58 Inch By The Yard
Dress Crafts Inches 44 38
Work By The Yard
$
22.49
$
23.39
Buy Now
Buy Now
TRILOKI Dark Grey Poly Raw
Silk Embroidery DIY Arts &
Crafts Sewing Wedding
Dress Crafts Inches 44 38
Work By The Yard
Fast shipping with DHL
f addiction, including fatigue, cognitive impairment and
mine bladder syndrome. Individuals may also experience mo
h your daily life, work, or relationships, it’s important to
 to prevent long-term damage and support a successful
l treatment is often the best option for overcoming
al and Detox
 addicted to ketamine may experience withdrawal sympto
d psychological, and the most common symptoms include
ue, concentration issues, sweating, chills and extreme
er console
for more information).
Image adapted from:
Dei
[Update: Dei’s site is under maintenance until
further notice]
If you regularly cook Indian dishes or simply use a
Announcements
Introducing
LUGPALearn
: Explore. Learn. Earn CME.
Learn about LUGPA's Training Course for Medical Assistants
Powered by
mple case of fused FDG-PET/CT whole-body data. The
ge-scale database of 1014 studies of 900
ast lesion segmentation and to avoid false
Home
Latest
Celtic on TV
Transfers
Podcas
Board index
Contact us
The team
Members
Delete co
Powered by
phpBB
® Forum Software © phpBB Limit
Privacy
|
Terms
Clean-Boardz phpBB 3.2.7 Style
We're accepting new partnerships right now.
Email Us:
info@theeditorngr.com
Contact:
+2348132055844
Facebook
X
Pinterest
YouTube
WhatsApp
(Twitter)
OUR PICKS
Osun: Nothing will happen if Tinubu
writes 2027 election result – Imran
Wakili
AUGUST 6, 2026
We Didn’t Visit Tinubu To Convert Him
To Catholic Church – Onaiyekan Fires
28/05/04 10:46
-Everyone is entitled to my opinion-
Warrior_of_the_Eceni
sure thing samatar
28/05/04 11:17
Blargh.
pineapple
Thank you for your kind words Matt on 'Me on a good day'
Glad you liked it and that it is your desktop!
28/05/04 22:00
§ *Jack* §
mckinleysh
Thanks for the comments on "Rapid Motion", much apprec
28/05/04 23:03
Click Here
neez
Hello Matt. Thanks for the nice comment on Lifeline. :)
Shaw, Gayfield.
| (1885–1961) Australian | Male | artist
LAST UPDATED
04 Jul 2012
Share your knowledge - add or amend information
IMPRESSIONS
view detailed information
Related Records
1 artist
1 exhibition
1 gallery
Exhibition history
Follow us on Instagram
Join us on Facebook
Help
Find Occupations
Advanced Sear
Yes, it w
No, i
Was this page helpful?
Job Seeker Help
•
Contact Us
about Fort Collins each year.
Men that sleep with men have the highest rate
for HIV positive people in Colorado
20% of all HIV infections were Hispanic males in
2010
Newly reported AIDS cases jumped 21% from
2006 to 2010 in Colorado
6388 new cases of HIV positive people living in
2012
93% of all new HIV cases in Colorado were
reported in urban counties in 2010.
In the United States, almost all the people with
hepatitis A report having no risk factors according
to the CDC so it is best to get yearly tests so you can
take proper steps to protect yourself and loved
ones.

▬▬▬

### Your instructions
Write the records above out again precisely.

### Completed exercise
58 Inch By The Yard
Dress Crafts Inches 44 38
Work By The Yard
$
22.49
$
23.39
Buy Now
Buy Now
TRILOKI Dark Grey Poly Raw
Silk Embroidery DIY Arts &
Crafts Sewing Wedding
Dress Crafts Inches 44 38
Work By The Yard
Fast shipping with DHL
f addiction, including fatigue, cognitive impairment and
mine bladder syndrome. Individuals may also experience mo
h your daily life, work, or relationships, it’s important to
 to prevent long-term damage and support a successful
l treatment is often the best option for overcoming
al and Detox
 addicted to ketamine may experience withdrawal sympto
d psychological, and the most common symptoms include
ue, concentration issues, sweating, chills and extreme
er console
for more information).
Image adapted from:
Dei
[Update: Dei’s site is under maintenance until
further notice]
If you regularly cook Indian dishes or simply use a
Announcements
Introducing
LUGPALearn
: Explore. Learn. Earn CME.
Learn about LUGPA's Training Course for Medical Assistants
Powered by
mple case of fused FDG-PET/CT whole-body data. The
ge-scale database of 1014 studies of 900
ast lesion segmentation and to avoid false
Home
Latest
Celtic on TV
Transfers
Podcas
Board index
Contact us
The team
Members
Delete co
Powered by
phpBB
® Forum Software © phpBB Limit
Privacy
|
Terms
Clean-Boardz phpBB 3.2.7 Style
We're accepting new partnerships right now.
Email Us:
info@theeditorngr.com
Contact:
+2348132055844
Facebook
X
Pinterest
YouTube
WhatsApp
(Twitter)
OUR PICKS
Osun: Nothing will happen if Tinubu
writes 2027 election result – Imran
Wakili
AUGUST 6, 2026
We Didn’t Visit Tinubu To Convert Him
To Catholic Church – Onaiyekan Fires
28/05/04 10:46
-Everyone is entitled to my opinion-
Warrior_of_the_Eceni
sure thing samatar
28/05/04 11:17
Blargh.
pineapple
Thank you for your kind words Matt on 'Me on a good day'
Glad you liked it and that it is your desktop!
28/05/04 22:00
§ *Jack* §
mckinleysh
Thanks for the comments on "Rapid Motion", much apprec
28/05/04 23:03
Click Here
neez
Hello Matt. Thanks for the nice comment on Lifeline. :)
Shaw, Gayfield.
| (1885–1961) Australian | Male | artist
LAST UPDATED
04 Jul 2012
Share your knowledge - add or amend information
IMPRESSIONS
view detailed information
Related Records
1 artist
1 exhibition
1 gallery
Exhibition history
Follow us on Instagram
Join us on Facebook
Help
Find Occupations
Advanced Sear
Yes, it w
No, i
Was this page helpful?
Job Seeker Help
•
Contact Us
about Fort Collins each year.
Men that sleep with men have the highest rate
for HIV positive people in Colorado
20% of all HIV infections were Hispanic males in
2010
Newly reported AIDS cases jumped 21% from
2006 to 2010 in Colorado
6388 new cases of HIV positive people living in
2012
93% of all new HIV cases in Colorado were
reported in urban counties in 2010.
In the United States, almost all the people with
hepatitis A report having no risk factors according
to the CDC so it is best to get yearly tests so you can
take proper steps to protect yourself and loved
ones.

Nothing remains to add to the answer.